With these arresting fantasies firmly rooted in reality, Smith can be subversive, revealing various scenarios of societal development going wrong – after all, is there a better way to set the bar of expectancy high enough than to open the album by intoning, over the brisk ripple of Pettigrew’s keyboard, “Let’s get rid of that dictator/What happens then, we’ll work out later” before taking the script to the extreme and turning the piece’s title of “Mission Creep” into a triumphant refrain? The same feeling of paranoidal humanity’s perpetual motion towards defiled beliefs and false prophets also fills “The Cosmic Commodore” to detail Judge’s brush with Scientology in the early ’70s through his inspired, serene croon, and Robert’s solemn, hymnal chords – only the vaudevillian number “The Trick Of The Lock” will disrupt balance to contrast eternal mysteries with petty interests – to a great effect which the sneery balladeering of “Skin In The Game” should push to the limit.
Still, the playful “Mercury” offers a different equilibrium – between a certain deity, a certain element, a certain planet and a certain singer – and, thus, creates an alternative cosmogony of modern existence, whereas the equally jovial “Nothing To See Here” finds Smith serve justice and, surprisingly, rock the cut’s bridge and chorus, so while the cinematically slo-mo “Here’s The Thing” distills the drift to pure art panoramas, the energetic “Best Before” sees the esteemed septuagenarian celebrate, and accept, his age with a lot of waltz-like grace.

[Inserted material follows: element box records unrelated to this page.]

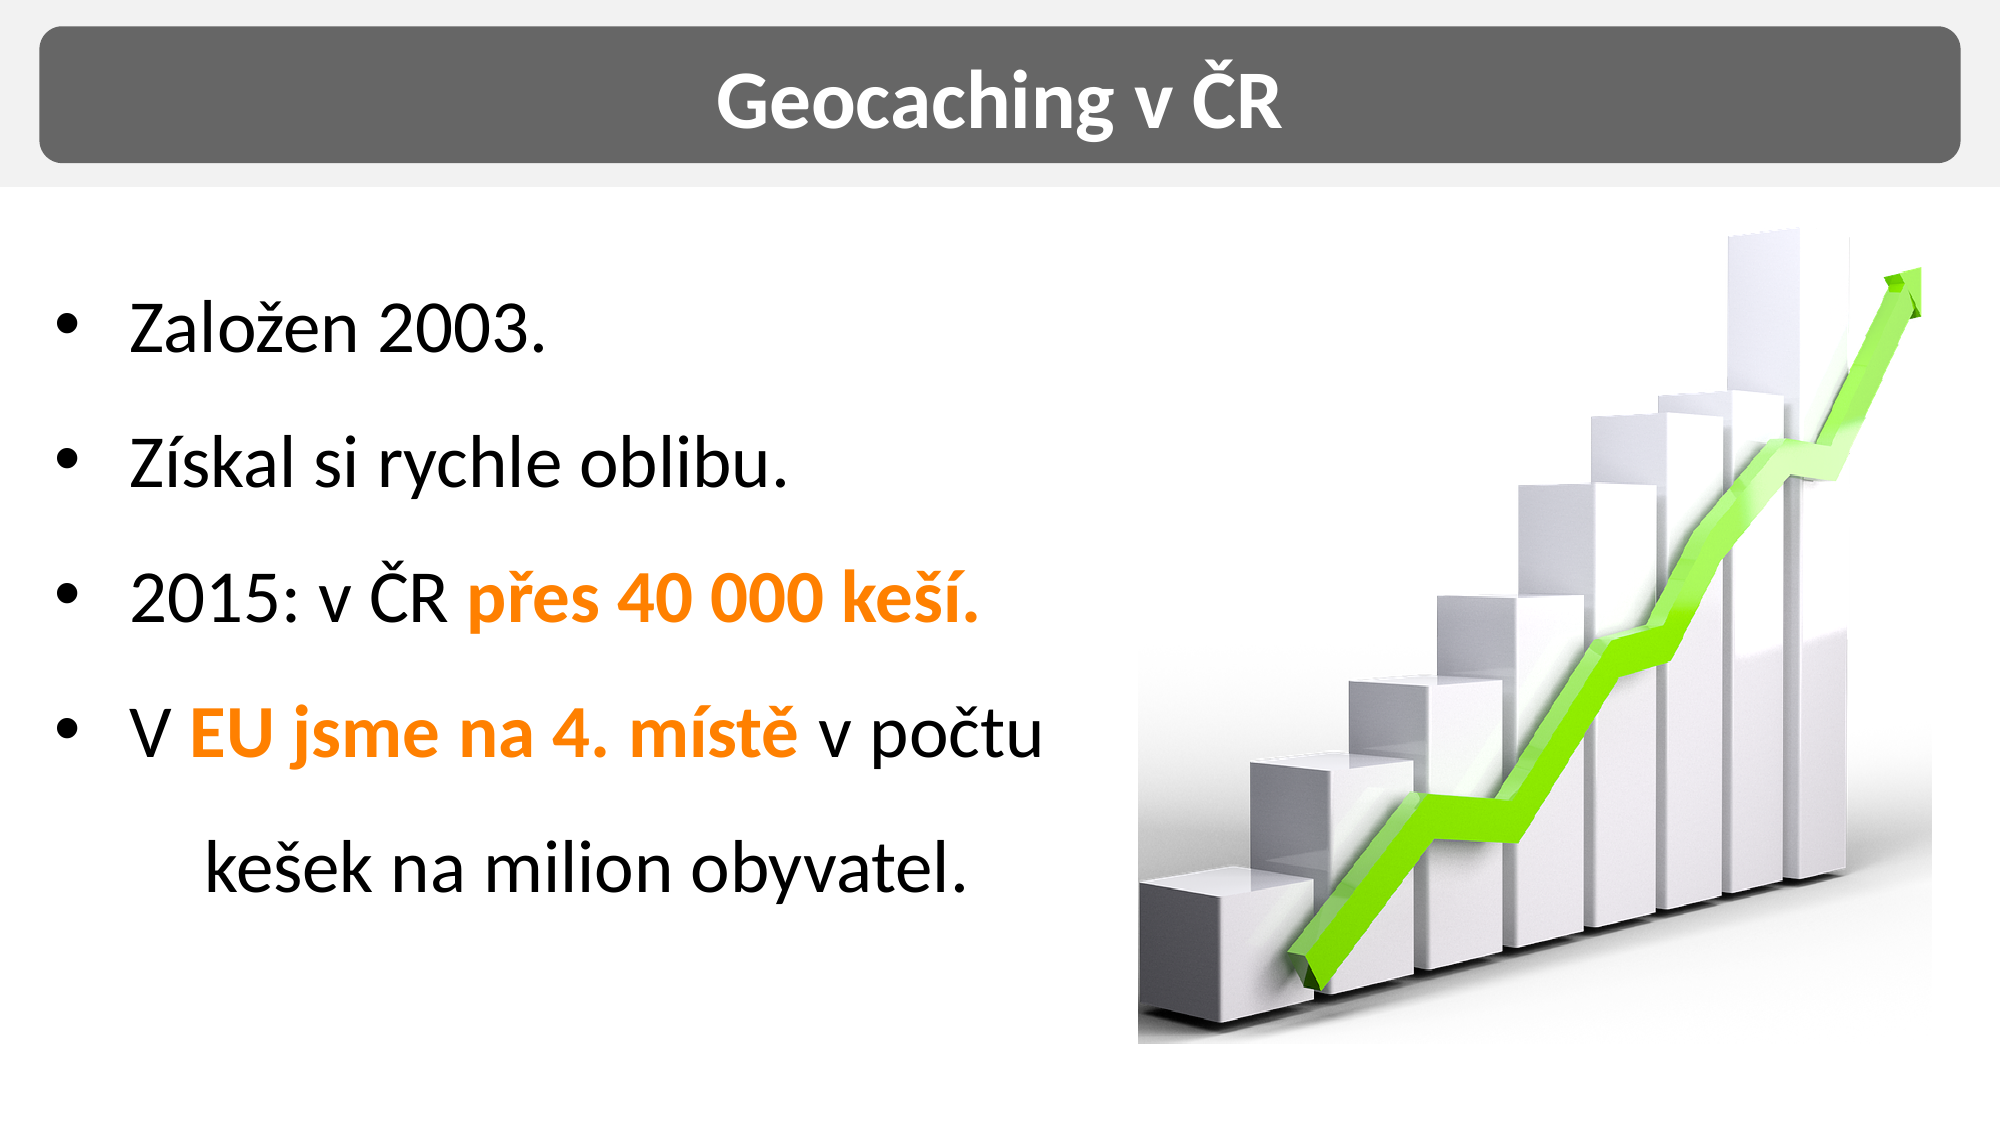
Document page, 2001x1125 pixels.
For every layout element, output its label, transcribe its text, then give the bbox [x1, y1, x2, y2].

text_box [0, 0, 2000, 187]
picture [1138, 224, 1932, 1044]
text_box Založen 2003. Získal si rychle oblibu. 2015: v ČR přes 40 000 keší. V EU jsme na 4. místě v počtu kešek na milion obyvatel. [39, 225, 1060, 915]
text_box Geocaching v ČR [39, 26, 1961, 164]
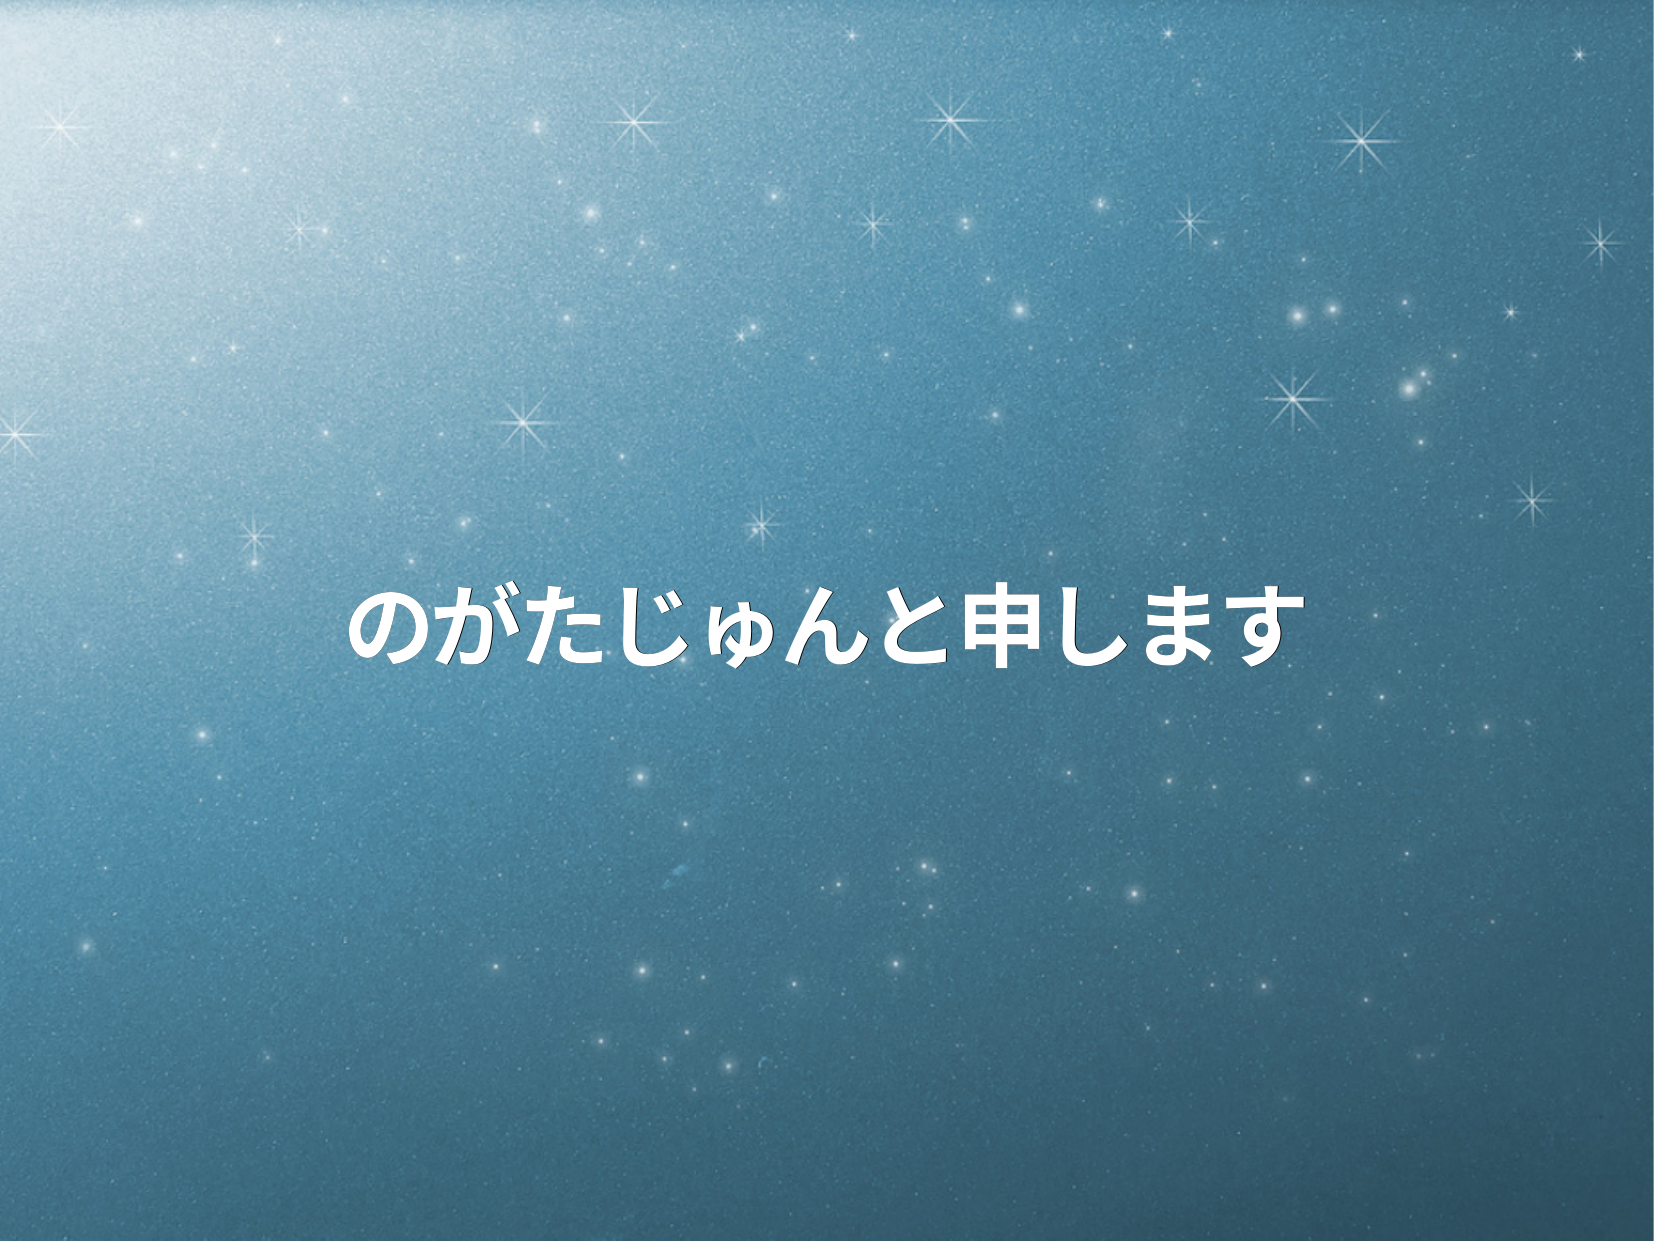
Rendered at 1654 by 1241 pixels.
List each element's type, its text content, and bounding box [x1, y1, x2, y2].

title のがたじゅんと申します [82, 516, 1571, 724]
picture [0, 0, 1654, 1241]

And if there are regrets in the lyrics of “The Little Flower” and its funereal melody, they’re about the state of our affairs rather than getting old, but though Judge may pretend to beat a retreat in the finale of “It’s Another Day” and to bury his face in the wave of strings, the veteran’s defiant stance, political and otherwise, is impossible to deny.
“They’re throwing eggs/But I don’t want to leave the stage,” declares Judge Smith, challenging critics. The thing is, his followers would not want this to happen, either – because the actual trick of the lock hides in its ultimate desire to get picked.